In my opinion, the challenge to keep proper balance with the personal and priesthood lines is found more often out of balance favoring the priesthood line, thus individual growth suffers.
This can occur when members attend church more out of habit than hungering and thirsting after righteousness. This may be what President Uchtdorf had in mind when he said:
“The Church, with all its organizational structure and programs, offers many important activities for its members aimed at helping families and individuals to serve God and each other. Sometimes, however, it can appear that these programs and activities are closer to the center of our heart and soul than the core doctrines and principles of the gospel.” Dieter F. Uchtdorf, “Christlike Attributes the Wind beneath Our Wings,” Ensign, Nov. 2005, 100
Those who attend church out of habit, having the programs and activities closer to the center of their hearts and soul than the doctrine of Christ, will miss out on the greater manifestations of the Holy Ghost that comes to those who are balanced in their religious practices. Those who are balanced in the priesthood and personal lines, hunger and thirst after righteousness, and as the Savior promised they receive the gift of the Holy Ghost (3 Nephi 12:6).

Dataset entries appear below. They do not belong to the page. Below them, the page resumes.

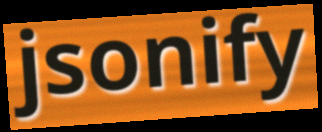
jsonify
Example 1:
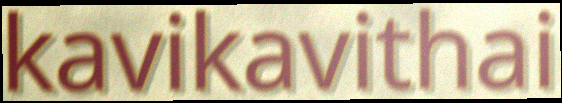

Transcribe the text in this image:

kavikavithai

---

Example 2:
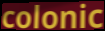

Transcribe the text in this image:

colonic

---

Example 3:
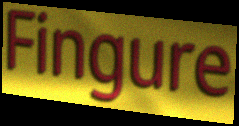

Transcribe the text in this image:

Fingure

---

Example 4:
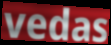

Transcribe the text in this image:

vedas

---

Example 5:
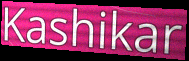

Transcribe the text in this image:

Kashikar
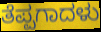
ತೆಪ್ಪಗಾದಳು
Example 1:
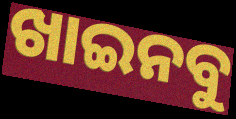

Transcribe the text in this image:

ଖାଇନବୁ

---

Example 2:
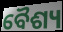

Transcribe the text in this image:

ବୈଶ୍ୟ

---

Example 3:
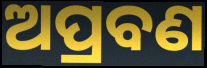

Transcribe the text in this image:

ଅପ୍ରବଣ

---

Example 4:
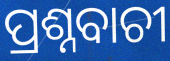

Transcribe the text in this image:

ପ୍ରଶ୍ନବାଚୀ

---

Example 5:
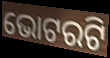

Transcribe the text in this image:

ଭୋଟରଟି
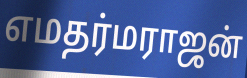
எமதர்மராஜன்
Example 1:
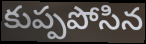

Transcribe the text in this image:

కుప్పపోసిన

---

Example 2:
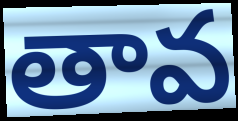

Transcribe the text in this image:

తావ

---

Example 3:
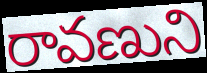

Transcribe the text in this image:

రావణుని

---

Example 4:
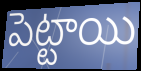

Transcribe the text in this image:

పెట్టాయి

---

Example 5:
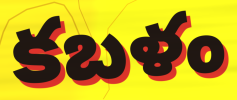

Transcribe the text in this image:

కబళం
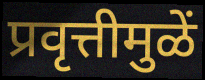
प्रवृत्तीमुळें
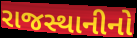
રાજસ્થાનીનો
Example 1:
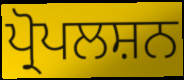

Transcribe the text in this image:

ਪ੍ਰੋਪਲਸ਼ਨ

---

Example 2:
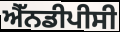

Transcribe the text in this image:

ਐੱਨਡੀਪੀਸੀ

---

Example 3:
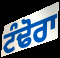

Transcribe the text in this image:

ਟੰਢੋਰਾ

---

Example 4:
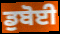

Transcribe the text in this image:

ਡੁਬੋਈ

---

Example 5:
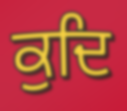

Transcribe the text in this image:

ਕੁਦਿ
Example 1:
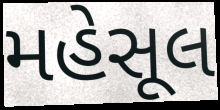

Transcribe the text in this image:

મહેસૂલ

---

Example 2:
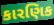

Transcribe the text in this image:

કારણિક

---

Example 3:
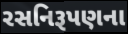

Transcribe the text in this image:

રસનિરૂપણના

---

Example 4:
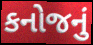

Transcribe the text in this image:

કનોજનું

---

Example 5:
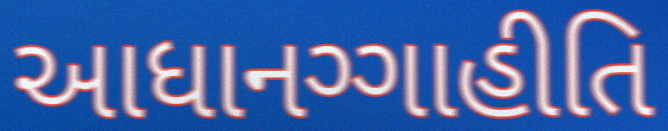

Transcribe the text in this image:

આધાનગ્ગાહીતિ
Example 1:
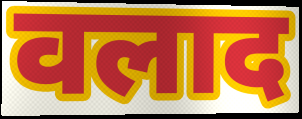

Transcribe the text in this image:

वलाद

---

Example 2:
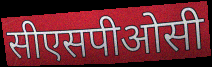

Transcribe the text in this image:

सीएसपीओसी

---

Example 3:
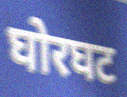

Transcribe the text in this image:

घोरघट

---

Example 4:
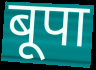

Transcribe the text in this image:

बूपा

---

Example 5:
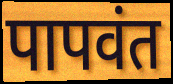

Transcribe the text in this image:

पापवंत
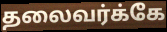
தலைவர்க்கே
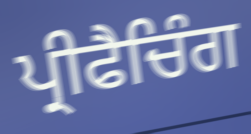
ਪ੍ਰੀਫੈਚਿੰਗ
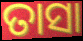
ତାସା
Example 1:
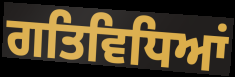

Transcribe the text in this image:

ਗਤਿਵਿਧਿਆਂ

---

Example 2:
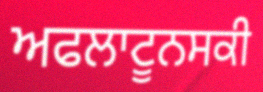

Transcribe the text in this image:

ਅਫਲਾਟੂਨਸਕੀ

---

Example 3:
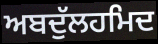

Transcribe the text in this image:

ਅਬਦੁੱਲਹਮਿਦ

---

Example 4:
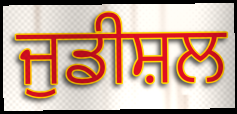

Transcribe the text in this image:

ਜੁਡੀਸ਼ਲ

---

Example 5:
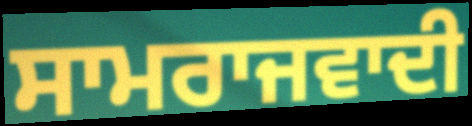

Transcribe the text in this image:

ਸਾਮਰਾਜਵਾਦੀ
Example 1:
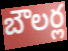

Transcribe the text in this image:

బౌలర్ల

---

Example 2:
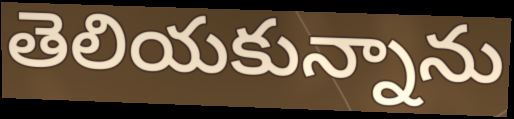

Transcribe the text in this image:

Church Callings-the High and Low Ones
One cultural manifestation of being unbalanced in the priesthood line is seen in our attitude towards church callings. The callings we receive in the church allow us to serve others. And we know that when we’re in the service of others we are also serving God (Mosiah 2:17). Those who love the Lord desire to serve him with all their hearts in whatever position they are called to.
We are taught to be in the world but not of the world—however when it comes to church callings we have a tendency to mimic the world. This can be observed whenever a “higher” calling is extended in the ward or stake. The next time someone receives a “higher” calling in your Stake or Ward, note the outpouring of heart felt congratulations, even high-fives they receive. Now compare this with a “lesser” calling, for example, a clerk. Big difference!

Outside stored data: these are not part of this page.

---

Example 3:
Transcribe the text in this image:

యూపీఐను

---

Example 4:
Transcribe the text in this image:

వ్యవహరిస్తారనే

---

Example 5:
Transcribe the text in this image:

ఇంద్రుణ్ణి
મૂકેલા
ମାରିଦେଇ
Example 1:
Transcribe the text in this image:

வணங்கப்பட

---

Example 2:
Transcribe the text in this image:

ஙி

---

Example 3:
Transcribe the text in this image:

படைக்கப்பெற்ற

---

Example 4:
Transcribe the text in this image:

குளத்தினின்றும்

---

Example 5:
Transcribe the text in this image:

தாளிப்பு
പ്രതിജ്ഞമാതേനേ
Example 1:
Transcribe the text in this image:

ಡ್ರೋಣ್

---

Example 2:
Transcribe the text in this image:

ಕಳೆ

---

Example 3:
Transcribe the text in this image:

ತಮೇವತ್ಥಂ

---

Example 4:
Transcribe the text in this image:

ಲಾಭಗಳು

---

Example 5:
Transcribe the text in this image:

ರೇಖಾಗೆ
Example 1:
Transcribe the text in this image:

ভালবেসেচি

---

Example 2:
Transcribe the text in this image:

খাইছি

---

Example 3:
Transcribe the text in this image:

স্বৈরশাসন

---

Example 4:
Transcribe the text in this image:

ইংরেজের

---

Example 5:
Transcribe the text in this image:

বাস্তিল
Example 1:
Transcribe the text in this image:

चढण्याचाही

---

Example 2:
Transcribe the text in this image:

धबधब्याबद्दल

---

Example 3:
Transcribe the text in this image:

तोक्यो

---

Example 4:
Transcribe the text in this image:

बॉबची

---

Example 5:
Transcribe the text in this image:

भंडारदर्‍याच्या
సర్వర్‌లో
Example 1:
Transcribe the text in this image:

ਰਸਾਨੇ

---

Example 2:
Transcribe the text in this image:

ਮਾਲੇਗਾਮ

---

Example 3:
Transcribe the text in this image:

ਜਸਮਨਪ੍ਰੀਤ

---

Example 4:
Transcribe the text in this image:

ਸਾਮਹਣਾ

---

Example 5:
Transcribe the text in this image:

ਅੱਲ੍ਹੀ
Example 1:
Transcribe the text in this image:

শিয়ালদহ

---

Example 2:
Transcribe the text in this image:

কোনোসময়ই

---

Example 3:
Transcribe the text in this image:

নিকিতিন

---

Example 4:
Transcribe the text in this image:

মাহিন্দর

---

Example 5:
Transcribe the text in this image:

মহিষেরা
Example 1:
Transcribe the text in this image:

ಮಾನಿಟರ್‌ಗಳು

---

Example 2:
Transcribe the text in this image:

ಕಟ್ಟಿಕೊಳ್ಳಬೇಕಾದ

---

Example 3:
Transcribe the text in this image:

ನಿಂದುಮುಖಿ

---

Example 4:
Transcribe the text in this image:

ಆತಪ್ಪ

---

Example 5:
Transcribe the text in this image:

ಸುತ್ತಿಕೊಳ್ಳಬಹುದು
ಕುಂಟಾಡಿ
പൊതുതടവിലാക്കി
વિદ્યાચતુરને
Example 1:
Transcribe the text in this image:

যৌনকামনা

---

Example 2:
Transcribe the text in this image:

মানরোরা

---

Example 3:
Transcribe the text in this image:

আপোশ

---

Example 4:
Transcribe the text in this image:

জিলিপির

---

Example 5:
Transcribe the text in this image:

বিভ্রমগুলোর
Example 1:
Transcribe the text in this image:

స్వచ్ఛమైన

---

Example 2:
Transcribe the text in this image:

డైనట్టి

Obviously, higher callings have greater responsibility and influence than lesser callings. But does that mean those who receive a higher calling are some how more acceptable to the Lord? If this is true, then we need to ask an important question: what calling(s) in the church makes us “acceptable” to the Lord, which ones do not?
It’s Not Where We Serve, but How We Serve
How we serve the Lord is more important than where we serve Him. The Lord knows the thoughts and intents of our hearts and delights to honor those who serve him in righteousness and truth (D&C 76:5). We can serve the Lord in righteousness and truth no matter what calling we receive.
Those who understand the two forms of communication provided by Heavenly Father will strife for balance, as Elder Oak’s taught.
I hope each of us can have a better appreciation for the various callings found in the church, and will understand and believe that every calling can be the means of serving God, who has told us repeatedly, He is no respecter of persons. The clerk and the Stake President can come before the Lord and be on equal footing, the calling doesn’t make a difference. It is what is in our hearts that makes a difference (D&C 33:1).